Looking every inch the clip-art image of a '50s businessman, Quaid gives a powerful, compelling performance of Frank's anguish over the desires he's tried desperately to deny for years. "I know it's a sickness," he cries to Cathy in a gut-wrenching confession, "because it makes me feel despicable." But even as he seeks psychological and medical "treatment," and reconciliation with his wife, Frank is torn apart, finally reaching a breaking point that turns the tide of the movie.
Sonorous, soft-spoken Haysbert (President Palmer on Fox's serial thriller "24") is perfectly cast as Raymond the gardner, a single father with a love of modern art and a business degree he has been unable to put to use because of his position in society. As his relationship with Cathy evolves into an unspoken romance that can never be consummated, they risk brief and seemingly innocuous public rendezvous that bring the thinly veiled wrath of both their communities.
And through it all Moore portrays poignantly, and without a touch of the irony that lurks in the dark corners of the film, Cathy's desperate, needful clinging to her illusions of a Ladies' Home Journal life.
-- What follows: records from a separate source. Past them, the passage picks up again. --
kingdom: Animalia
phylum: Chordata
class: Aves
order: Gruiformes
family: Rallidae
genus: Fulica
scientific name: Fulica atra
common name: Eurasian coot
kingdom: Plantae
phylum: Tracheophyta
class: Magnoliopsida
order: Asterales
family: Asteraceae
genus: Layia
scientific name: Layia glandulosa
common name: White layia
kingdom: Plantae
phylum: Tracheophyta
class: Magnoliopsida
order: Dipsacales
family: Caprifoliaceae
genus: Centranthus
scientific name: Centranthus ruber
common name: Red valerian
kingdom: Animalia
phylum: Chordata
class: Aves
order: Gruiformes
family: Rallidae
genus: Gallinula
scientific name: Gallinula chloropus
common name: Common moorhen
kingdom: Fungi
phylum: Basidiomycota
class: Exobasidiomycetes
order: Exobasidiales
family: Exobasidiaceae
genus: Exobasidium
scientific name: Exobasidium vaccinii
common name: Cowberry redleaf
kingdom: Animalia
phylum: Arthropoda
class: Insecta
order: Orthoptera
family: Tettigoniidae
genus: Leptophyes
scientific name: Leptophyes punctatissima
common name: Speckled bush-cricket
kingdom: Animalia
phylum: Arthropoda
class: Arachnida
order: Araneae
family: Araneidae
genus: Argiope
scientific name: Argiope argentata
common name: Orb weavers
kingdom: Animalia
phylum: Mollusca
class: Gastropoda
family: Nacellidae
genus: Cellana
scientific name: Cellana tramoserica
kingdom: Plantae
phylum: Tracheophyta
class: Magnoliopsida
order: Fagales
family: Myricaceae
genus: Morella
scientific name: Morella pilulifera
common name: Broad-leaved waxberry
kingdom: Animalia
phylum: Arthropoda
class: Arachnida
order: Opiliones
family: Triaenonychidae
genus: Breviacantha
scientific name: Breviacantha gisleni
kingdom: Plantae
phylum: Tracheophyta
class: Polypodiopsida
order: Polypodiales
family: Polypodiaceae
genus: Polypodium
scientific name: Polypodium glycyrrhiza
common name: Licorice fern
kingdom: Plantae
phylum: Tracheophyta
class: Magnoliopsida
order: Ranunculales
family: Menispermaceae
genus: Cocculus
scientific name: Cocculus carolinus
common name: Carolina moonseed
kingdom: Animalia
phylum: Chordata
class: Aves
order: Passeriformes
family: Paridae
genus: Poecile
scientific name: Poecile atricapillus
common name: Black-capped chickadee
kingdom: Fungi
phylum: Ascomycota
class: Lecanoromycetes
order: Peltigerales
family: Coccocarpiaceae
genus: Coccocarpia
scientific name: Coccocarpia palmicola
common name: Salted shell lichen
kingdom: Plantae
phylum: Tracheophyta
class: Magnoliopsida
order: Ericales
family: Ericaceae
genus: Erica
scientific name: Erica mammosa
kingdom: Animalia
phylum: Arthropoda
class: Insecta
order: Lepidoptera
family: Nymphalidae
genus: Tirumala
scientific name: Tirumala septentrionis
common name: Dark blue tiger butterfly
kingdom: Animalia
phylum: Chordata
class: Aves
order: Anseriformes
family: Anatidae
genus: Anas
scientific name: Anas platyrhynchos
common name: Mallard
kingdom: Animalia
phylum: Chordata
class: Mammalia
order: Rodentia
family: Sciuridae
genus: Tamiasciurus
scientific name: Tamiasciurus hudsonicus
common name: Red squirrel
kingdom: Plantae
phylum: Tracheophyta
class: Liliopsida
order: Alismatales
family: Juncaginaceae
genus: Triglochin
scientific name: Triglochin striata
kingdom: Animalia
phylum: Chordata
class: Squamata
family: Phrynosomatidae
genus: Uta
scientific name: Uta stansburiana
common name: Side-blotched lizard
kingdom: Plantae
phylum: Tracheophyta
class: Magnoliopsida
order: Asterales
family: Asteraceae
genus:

"Far from Heaven" is a masterful marriage of the immaculate, if precarious, image of blissful post-War Americana with the authentic, imperfect humanity and the malignant subterfuge that always lay beneath it. That Haynes can both maintain and dismantle the facades that his genre and his characters construct is a wonderous accomplishment of veracity and narrative grace, so effectively and emotionally enveloping that this picture will almost certainly be one of the two or three best movies of 2002.